(Exercise aim): Every line in the records below that holds the word "cash" is to be copied.

(Edit difference data)
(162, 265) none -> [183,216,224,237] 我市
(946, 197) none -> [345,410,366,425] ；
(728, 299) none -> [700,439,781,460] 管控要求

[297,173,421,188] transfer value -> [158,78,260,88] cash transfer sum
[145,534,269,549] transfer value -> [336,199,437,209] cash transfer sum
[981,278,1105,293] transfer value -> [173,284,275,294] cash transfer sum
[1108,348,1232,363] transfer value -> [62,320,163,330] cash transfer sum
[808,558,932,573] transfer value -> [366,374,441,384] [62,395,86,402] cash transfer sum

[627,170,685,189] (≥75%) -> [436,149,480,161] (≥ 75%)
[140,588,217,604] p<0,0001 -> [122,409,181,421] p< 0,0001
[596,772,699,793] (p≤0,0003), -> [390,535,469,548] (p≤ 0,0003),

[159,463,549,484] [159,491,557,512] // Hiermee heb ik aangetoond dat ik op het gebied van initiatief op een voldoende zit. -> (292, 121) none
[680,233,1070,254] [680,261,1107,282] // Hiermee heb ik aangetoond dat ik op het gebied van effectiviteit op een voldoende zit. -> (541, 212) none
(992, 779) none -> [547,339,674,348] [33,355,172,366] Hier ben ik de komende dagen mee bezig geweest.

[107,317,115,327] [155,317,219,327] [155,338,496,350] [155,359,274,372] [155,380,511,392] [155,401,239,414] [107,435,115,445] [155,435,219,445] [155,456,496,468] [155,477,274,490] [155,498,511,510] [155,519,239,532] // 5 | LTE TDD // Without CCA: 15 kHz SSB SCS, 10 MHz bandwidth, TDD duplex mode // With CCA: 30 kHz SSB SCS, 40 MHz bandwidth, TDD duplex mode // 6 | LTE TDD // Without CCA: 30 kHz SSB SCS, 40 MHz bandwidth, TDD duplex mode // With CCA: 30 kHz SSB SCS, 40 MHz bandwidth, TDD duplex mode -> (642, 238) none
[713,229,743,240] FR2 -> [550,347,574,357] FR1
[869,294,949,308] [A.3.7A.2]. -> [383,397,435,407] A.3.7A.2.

(Solved problem):
[297,173,421,188] transfer value -> [158,78,260,88] cash transfer sum
[145,534,269,549] transfer value -> [336,199,437,209] cash transfer sum
[981,278,1105,293] transfer value -> [173,284,275,294] cash transfer sum
[1108,348,1232,363] transfer value -> [62,320,163,330] cash transfer sum
[808,558,932,573] transfer value -> [366,374,441,384] [62,395,86,402] cash transfer sum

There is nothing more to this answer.